# YOUR INSTRUCTIONS:
Some lines in the listing hold the word "wire". Return each of them.

# THE DATA:
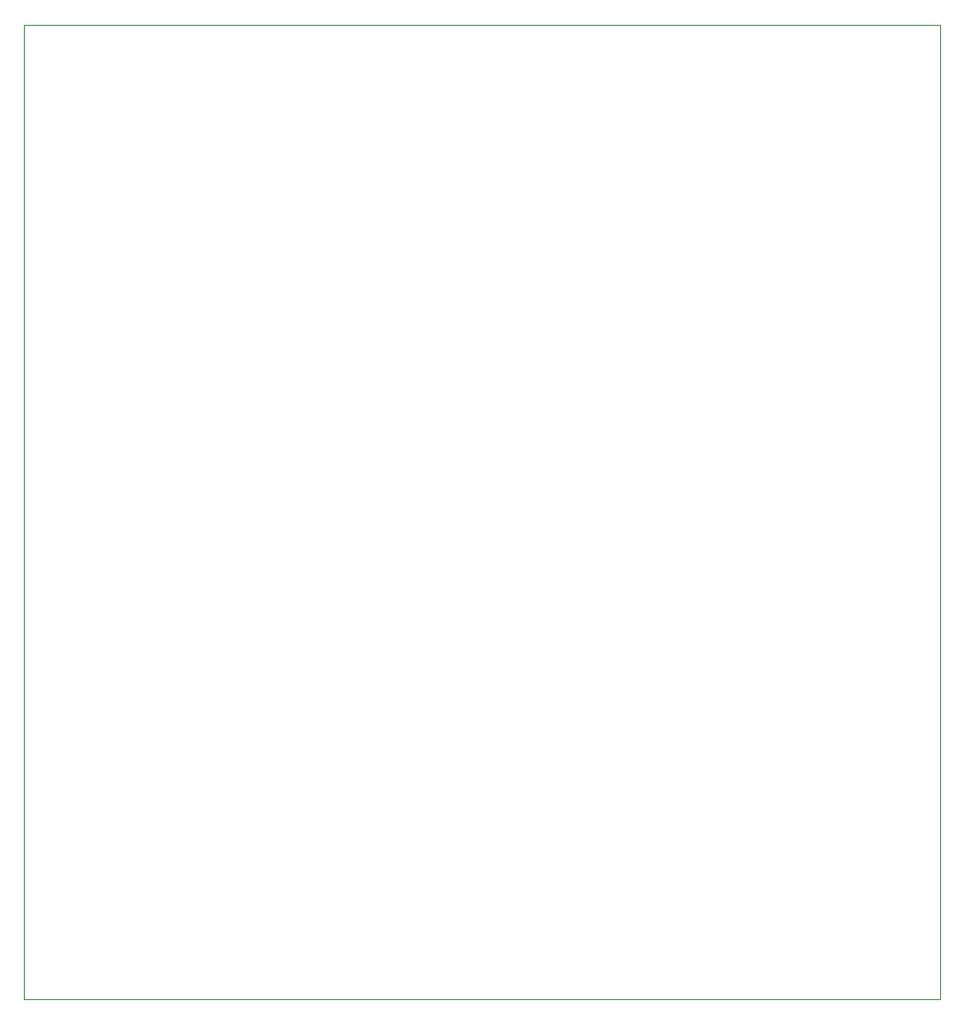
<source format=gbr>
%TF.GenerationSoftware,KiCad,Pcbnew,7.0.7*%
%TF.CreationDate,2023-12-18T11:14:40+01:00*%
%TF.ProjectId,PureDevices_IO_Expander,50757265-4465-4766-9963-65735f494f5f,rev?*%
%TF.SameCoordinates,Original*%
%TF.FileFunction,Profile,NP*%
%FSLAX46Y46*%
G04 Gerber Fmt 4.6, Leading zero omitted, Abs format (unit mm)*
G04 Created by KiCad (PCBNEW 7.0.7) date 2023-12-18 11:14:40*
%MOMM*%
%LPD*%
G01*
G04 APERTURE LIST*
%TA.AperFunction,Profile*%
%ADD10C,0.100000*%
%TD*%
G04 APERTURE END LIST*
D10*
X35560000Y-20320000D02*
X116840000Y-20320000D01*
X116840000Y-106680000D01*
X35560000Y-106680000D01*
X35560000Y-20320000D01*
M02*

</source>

* * *

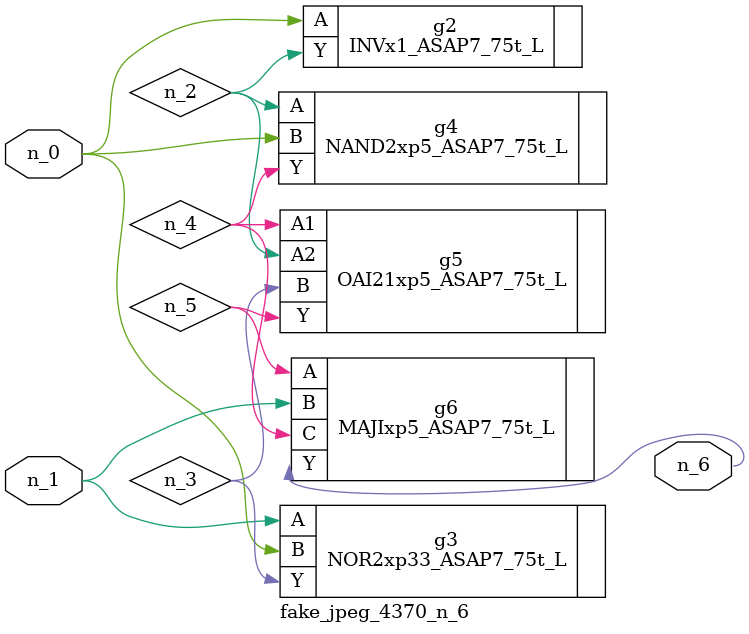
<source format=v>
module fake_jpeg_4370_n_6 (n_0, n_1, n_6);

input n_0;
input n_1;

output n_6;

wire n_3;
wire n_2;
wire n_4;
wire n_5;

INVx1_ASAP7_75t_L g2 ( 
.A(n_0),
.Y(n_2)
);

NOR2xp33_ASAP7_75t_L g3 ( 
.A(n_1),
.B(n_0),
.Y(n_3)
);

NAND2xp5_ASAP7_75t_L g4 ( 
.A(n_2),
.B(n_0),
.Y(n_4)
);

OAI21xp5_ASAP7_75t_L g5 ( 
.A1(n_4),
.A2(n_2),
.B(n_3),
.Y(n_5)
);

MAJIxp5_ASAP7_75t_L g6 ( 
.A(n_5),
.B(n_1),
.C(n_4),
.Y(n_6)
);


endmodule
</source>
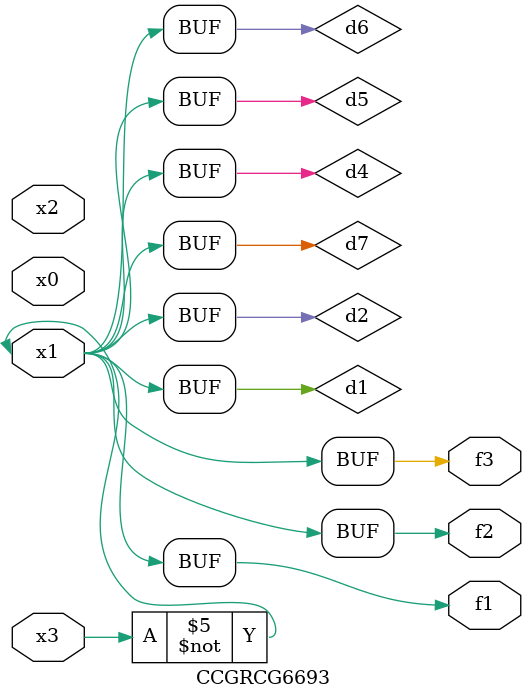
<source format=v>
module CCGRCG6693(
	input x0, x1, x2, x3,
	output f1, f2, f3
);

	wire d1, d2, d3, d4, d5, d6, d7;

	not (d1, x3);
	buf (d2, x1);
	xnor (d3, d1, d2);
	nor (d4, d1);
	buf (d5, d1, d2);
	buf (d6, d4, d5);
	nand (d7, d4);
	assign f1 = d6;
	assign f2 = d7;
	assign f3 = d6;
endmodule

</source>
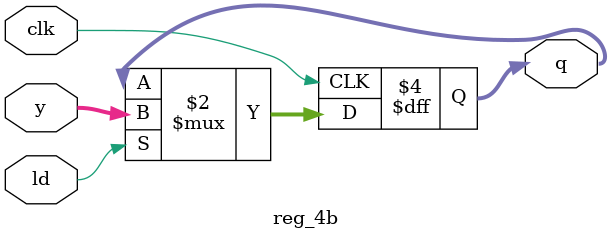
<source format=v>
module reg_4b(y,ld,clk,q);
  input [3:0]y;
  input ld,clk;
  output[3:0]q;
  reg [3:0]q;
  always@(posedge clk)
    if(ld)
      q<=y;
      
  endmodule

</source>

# EXERCISE OUTPUT:
wire n_3;
wire n_2;
wire n_4;
wire n_5;
	wire d1, d2, d3, d4, d5, d6, d7;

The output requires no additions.